Dave: We can make a submission and propose a charter
Cuno: Some time ago we did our own JVM implementation for constrained devices; it was a lot of work and it was very costly; at that time we could get royalties, that is no longer possible because of open source popularity; we would be interested in doing something like this but don't know how to finance it
Ricardo: Would they benefit from standardization?
Dominique: Probably yes
Ricardo: There might be interest from several companies to contribute to this effort; I will gauge interest from Intel when I return
Andreas: Are we there yet? How pressing is the need to stitch together devices? We are still the early days, from what i can tell as a researcher
Pablo: We will have ~500 devices next year in production; I will try to convince one of my industry partners to get involved; there are a lot of industrial requirements and I need to be able to give my customers a standard way of deploying something on my devices, so I believe this is a general requirement, i.e., deploying logic for the customer
Dominique: We deploy a lot of devices at everything, for example, a champagne ordering button and we need to update the button software? A runtime would be very interesting; we don't build hardware, and having common runtime would be very useful - how to maintain - currently we build code injectors for each platform, which is not ideal
Matthias: Wireless communication companies have many devices out there - some of them legacy - they are working on OMA lightweight to do device management and for customer apps a runtime would be very useful
Dave: Node.js only part of the solution - what is the best way forward?
Ricardo: We could use the community group in W3C and invite resin.io and other companies to join
Dave: There is a difference of cultures between W3C and node.js and this is reflected in the design patterns for APIs
Ricardo: HTML5 got bigger when people started using it - so we should start small
Dave: Also need APIs for platform that hosts these things - make them searchable etc.
Ricardo: Everything should be a URL
Dave: JSON based manifest work in W3C - could be expanded to make them searchable
Lyon: The more declarative the better
Pablo: What you describe sounds more like an open source project than standardization, we should start with reference implementation, then propose standard
Ricardo: I think we should start small, with an implementation that is there already
Paschke: Talk to the event processing community - it shares many problems with this discussion - Oracle, IBM should participate
Dave C-J (IBM): We are supporting node.js
Dominique: Start with node.js, and then extend
Pablo: You cannot propose node.js as a standard - it's an implementation
Ricardo: Agree; node.js is just an implementation that could be used as starting point
The Web of Data We Want, Phil Archer
The Web of Things combines the Web of Services with the Web of Data. What should that Web of data look like? What's already available, what's coming? Where are the gaps? Data dumps? Vocabularies? APIs? What's with this Hypermedia thing, isn't that just HTTP (yes, but, you know, marketing and all that). In this breakout session, I'd like to explore what the W3C Data Activity should be doing to support the Web of Things.

* What this task involves
Reproduce the meeting notes above verbatim, beginning at the words "Dave: We can" and stopping after "benefit from standardization?".

* Supplied records

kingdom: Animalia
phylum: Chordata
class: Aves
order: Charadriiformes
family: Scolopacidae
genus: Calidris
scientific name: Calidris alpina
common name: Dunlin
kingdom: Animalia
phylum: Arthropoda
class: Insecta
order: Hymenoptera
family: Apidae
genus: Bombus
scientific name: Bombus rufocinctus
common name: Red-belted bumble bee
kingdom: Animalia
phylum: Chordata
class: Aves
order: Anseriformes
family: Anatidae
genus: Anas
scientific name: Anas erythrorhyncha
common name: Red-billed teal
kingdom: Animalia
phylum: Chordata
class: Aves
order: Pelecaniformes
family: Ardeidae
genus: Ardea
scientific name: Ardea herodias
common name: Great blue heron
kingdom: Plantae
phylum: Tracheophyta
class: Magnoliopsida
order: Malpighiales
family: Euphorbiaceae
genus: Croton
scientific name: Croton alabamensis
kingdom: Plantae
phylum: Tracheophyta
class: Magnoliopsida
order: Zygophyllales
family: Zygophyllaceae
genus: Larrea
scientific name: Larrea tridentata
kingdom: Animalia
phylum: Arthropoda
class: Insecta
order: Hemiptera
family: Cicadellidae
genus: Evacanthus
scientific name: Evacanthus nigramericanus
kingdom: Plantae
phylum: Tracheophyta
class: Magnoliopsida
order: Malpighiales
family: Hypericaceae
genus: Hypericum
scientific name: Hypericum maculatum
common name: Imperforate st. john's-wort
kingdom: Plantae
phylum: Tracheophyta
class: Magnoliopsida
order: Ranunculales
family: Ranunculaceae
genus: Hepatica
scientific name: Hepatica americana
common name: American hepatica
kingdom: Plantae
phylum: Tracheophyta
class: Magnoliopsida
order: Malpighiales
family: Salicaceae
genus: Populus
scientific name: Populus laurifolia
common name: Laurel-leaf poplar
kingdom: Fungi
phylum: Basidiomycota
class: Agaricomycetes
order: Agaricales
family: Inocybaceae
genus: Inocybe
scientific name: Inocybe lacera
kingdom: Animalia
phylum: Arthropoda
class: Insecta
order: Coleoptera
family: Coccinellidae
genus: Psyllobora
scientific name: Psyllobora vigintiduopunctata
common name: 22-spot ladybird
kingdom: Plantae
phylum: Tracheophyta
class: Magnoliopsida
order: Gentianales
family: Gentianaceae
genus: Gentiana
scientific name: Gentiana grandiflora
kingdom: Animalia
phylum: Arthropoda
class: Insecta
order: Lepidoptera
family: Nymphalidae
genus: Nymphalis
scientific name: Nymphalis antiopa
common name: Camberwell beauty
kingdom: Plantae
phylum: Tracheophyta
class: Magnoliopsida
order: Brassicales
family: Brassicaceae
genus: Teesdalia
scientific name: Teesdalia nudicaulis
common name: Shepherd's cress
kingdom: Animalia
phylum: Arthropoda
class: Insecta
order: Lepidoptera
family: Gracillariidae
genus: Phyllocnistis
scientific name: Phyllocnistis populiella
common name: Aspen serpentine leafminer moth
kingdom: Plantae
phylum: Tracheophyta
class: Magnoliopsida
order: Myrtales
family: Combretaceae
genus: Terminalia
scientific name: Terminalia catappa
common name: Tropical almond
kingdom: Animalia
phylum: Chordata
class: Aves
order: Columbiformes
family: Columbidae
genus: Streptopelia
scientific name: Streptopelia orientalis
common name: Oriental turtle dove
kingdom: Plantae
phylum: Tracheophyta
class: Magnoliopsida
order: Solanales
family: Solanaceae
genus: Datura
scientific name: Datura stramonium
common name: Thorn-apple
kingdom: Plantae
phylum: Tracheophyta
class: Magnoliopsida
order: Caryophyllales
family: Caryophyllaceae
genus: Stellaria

* Full response
Dave: We can make a submission and propose a charter
Cuno: Some time ago we did our own JVM implementation for constrained devices; it was a lot of work and it was very costly; at that time we could get royalties, that is no longer possible because of open source popularity; we would be interested in doing something like this but don't know how to finance it
Ricardo: Would they benefit from standardization?